Madison Starr is a student at Trinity College (Class of 2016) studying French and American Studies

One thought on “The Regression of Learning in A Race to Nowhere”

  1. I definitely enjoyed your essay, Madison. In particular, you effectively pointed out the flaws in Vicki Abeles’ argument, writing, “even the most engaging of learning requires outside schoolwork.” This, I think, is an essential part of your thesis, though you do not reference it specifically at the start of your paper. Perhaps you should, although your paper is perfectly readable without doing so. There were a few small linguistic errors. For example, the paper’s second sentence could be rewritten to better incorporate the second subordinate clause (beginning with “as reasoning…”). Nevertheless, these errors in no way distract from the thesis you are advancing: that testing requirements and excessive homework do, as Abeles asserts, put too much stress on students, but that the solution is not to eliminate homework altogether.
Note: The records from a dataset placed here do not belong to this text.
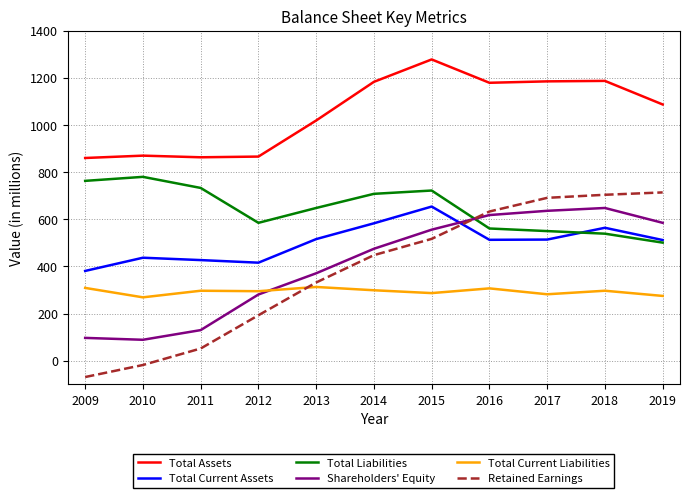

Which series has the largest range (max minus min)?

Retained Earnings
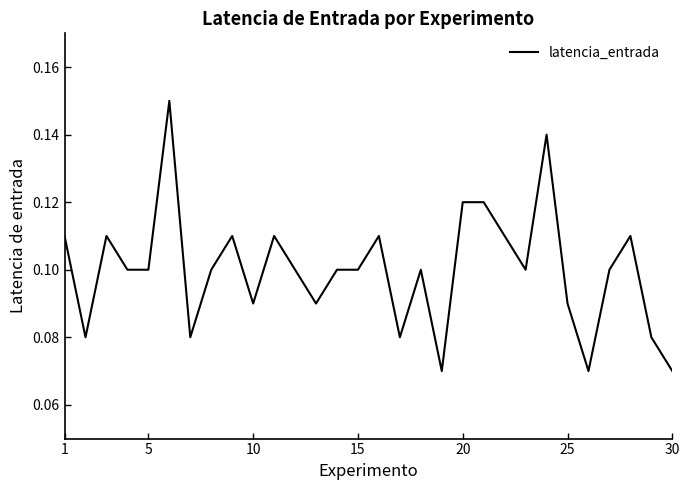

Does the chart display data point markers on the line(s)?

No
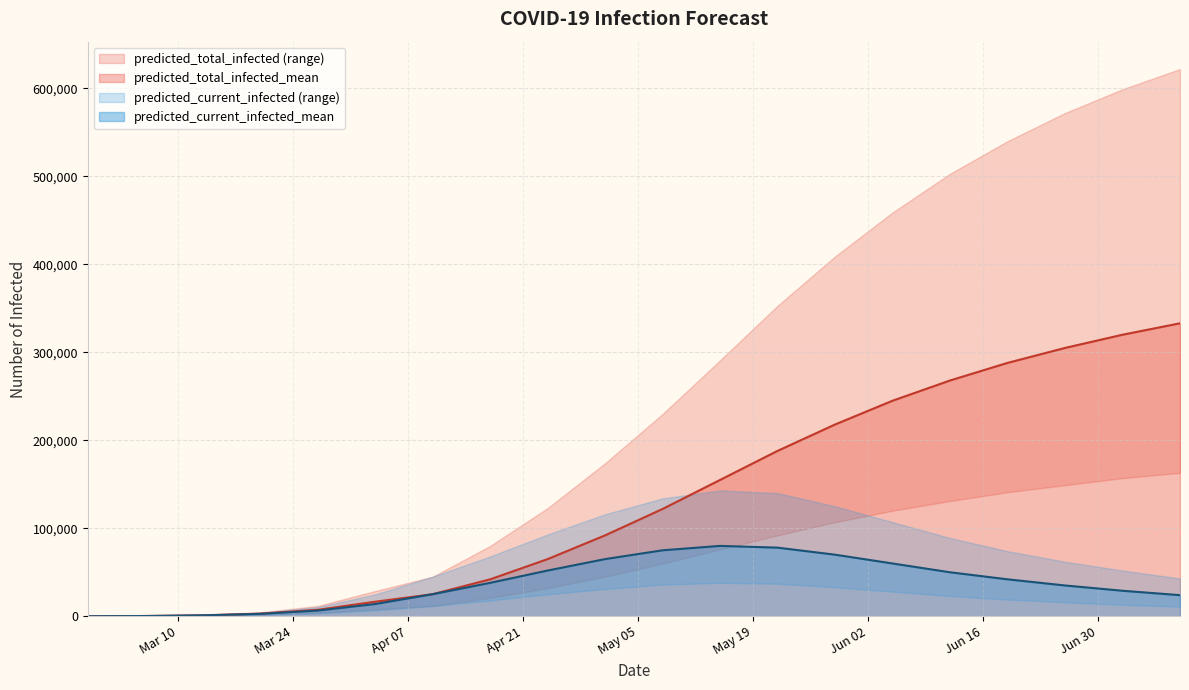

What is the highest value of the predicted_total_infected_mean series?

333000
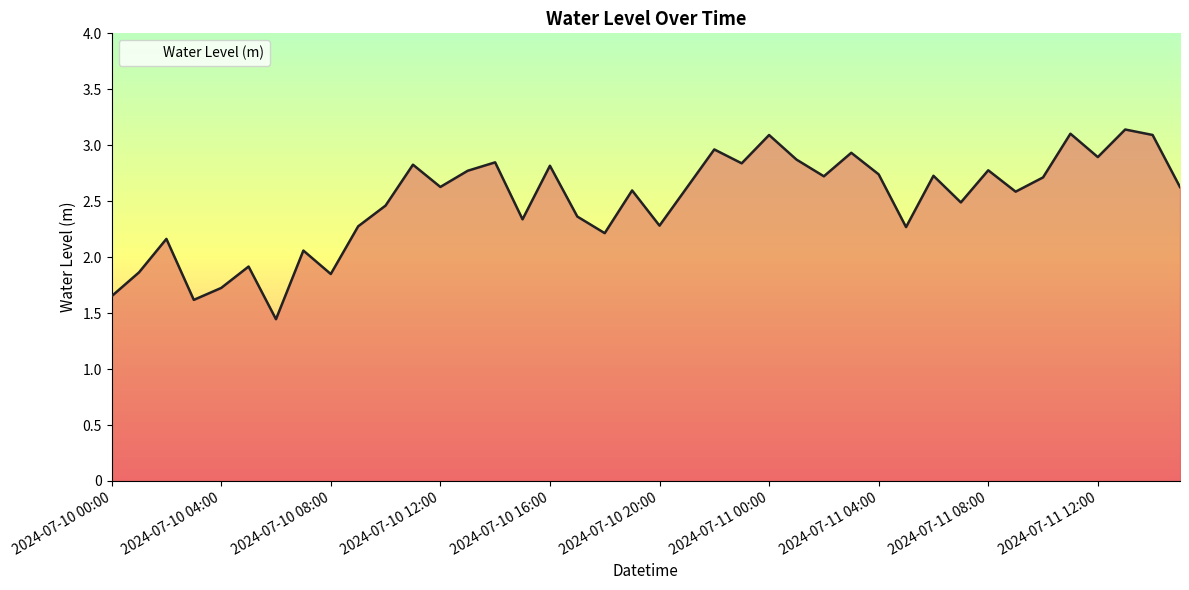

What is the sum of all values?

99.9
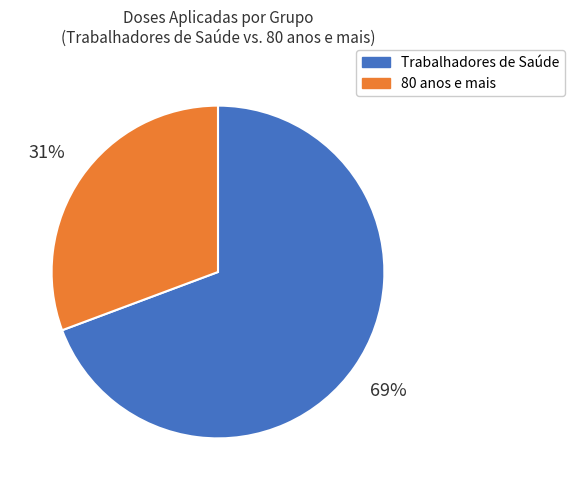

What is the majority slice?

Trabalhadores de Saúde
The anecdote you use to prove this thesis — Ally’s story — provides very effective evidence. That said, I would question the use of the word “demise” in that passage. Generally, the word demise refers to a sort of death (a passing out of existence). Ally may have undergone an emotional breakdown after she failed her math class, but she didn’t die/pass out of existence. “Demise” may just be too strong of a word. Additionally, while anecdotes may be useful, statistical evidence is also extremely helpful; it broadens the impact of your argument, proving that Ally is not the only one who suffers in the pressure-cooker environment of twenty-first century schools. If you could find some outside statistical evidence to back up your claims, I believe it would make your argument even more convincing.